PARTE 2: NINGUNO ERA SUYO

Alexander se levantó tan rápido que la mesa tembló.

—¿Qué acabas de decir?

Saqué de mi bolso una copia de la carpeta que había encontrado.

—Que Ethan, Noah y Lucas no son hijos biológicos de ningún Grant.

Vanessa apareció en la entrada del salón.

Su rostro perdió el color.

Eso fue suficiente.

Alexander la miró.

—Vanessa… ¿qué significa esto?

Ella negó inmediatamente.

—Está mintiendo. Está desesperada porque la estás dejando.

Abrí el primer informe.

—Ethan. Incompatibilidad de paternidad.

Luego el segundo.

—Noah. Lo mismo.

Y el tercero.

—Lucas también.

Alexander me arrancó los documentos.

Sus ojos recorrieron las páginas.

Una.

Otra.

Otra.

—Esto es falso.

—Entonces pregunta por qué los originales estaban escondidos en tu escritorio.

Vanessa retrocedió.

Alexander levantó lentamente la mirada hacia ella.

—¿Tú sabías esto?

—Alexander, escúchame…

—¿QUIÉN ES EL PADRE?

Los niños dejaron de reír.

Por primera vez, los tres parecieron comprender que algo grave ocurría.

Tomé la mano de Lily.

No quería que presenciara más.

Pero antes de salir, Vanessa gritó:

—¡No puedes llevártela!

Me detuve.

—¿Perdón?

—Lily también pertenece a esta familia.

La miré.

—Curioso que lo recuerdes ahora.

Alexander avanzó hacia nosotras.

—Elena, espera.

Cinco años.

Cinco años esperando que aquel hombre pronunciara esas palabras cuando su madre humillaba a Lily.

Cuando sus otros hijos le quitaban la comida.

Cuando Vanessa aparecía en nuestra casa y decidía cómo debía criarse mi propia hija.

Nunca las dijo.

Ahora que su apellido estaba en peligro, finalmente quería detenerme.

—Tenemos que hablar.

—Ya hablamos durante el divorcio.

—No sabía nada de las pruebas.

—Pero sí sabías cómo trataban a Lily.

Eso lo dejó callado.

Me agaché frente a los tres niños.

No eran responsables de las mentiras de los adultos.

—Escúchenme bien.
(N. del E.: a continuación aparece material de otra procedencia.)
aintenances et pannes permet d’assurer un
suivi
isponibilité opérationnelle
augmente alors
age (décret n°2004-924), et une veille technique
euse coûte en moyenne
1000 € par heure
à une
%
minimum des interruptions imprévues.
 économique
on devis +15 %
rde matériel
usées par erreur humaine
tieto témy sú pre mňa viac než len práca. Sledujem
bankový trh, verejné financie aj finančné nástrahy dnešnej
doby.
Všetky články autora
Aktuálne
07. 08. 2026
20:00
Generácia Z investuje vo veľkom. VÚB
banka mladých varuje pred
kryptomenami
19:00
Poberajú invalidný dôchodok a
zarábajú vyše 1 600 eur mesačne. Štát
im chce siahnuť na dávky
Nada de esto es culpa de ustedes.

Ethan bajó la mirada.

Ya no parecía arrogante.

Solo era un niño asustado.

—¿Entonces papá ya no es nuestro papá?

Alexander cerró los ojos.

Yo no respondí por él.

Tomé a Lily y salí.

Tres meses después, mi vida ya no se parecía a la anterior.
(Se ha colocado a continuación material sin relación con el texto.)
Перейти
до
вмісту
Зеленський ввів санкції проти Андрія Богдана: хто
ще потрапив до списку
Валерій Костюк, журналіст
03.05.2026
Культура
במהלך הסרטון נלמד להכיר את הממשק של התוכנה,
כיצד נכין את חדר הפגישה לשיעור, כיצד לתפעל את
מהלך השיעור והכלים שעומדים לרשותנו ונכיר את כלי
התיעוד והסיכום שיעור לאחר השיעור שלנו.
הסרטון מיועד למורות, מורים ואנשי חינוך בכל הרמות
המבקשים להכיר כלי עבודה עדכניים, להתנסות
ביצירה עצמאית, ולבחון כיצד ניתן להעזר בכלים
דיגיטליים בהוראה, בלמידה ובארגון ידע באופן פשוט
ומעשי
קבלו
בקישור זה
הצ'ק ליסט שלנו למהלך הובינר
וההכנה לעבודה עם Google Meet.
Alquilé un pequeño estudio con enormes ventanas.

Volví a pintar.

Mi antigua profesora me ayudó a presentar una colección.

Y Lily tuvo, por primera vez, una habitación que nadie podía quitarle.

Una tarde regresó de la escuela con pintura azul en las manos.

—Mamá, hice un dibujo.

Era una casa pequeña.

Dos personas delante.

Ella y yo.

—¿Por qué no dibujaste la mansión?

Lily pensó unos segundos.

—Porque aquella casa era grande.

Señaló nuestro pequeño apartamento.

—Pero esta sí es nuestra.

La abracé.

Aquella misma noche recibí un mensaje de Alexander.

“Vanessa confesó.”

No respondí.

Llegó otro.

“Los niños son de tres padres diferentes.”

Después:

“Mi madre lo sabía.”

Cerré los ojos.

Así que aquella familia que había tratado a mi hija como indigna del apellido Grant llevaba años protegiendo un secreto mucho mayor.

El último mensaje tardó varios minutos.

“Elena, perdí cinco años criando una mentira.”

Esta vez sí respondí.

“Yo también.”

Aparecieron los tres puntos.

“¿Podemos hablar?”

Escribí:

“No.”

Luego añadí:

“Porque la diferencia es que yo no me arrepiento de haber cuidado a esos niños. Me arrepiento de haber permitido que ustedes destruyeran la infancia de la única niña que dependía de mí para protegerla.”

Bloqueé su número.

Lily dormía en la habitación de al lado.

Sobre mi caballete había un lienzo nuevo.

Por primera vez en cinco años, volví a firmarlo con mi verdadero nombre:

Elena Rivera.

No señora Grant.

No esposa de Alexander.

No sirvienta de una familia obsesionada con su apellido.

Solo Elena.

Y mientras observaba secarse la pintura comprendí la ironía final:

ellos habían pasado años enseñándole a Lily que no merecía ser una Grant.

Al final, descubrir que no pertenecíamos a aquella familia fue lo mejor que pudo habernos ocurrido.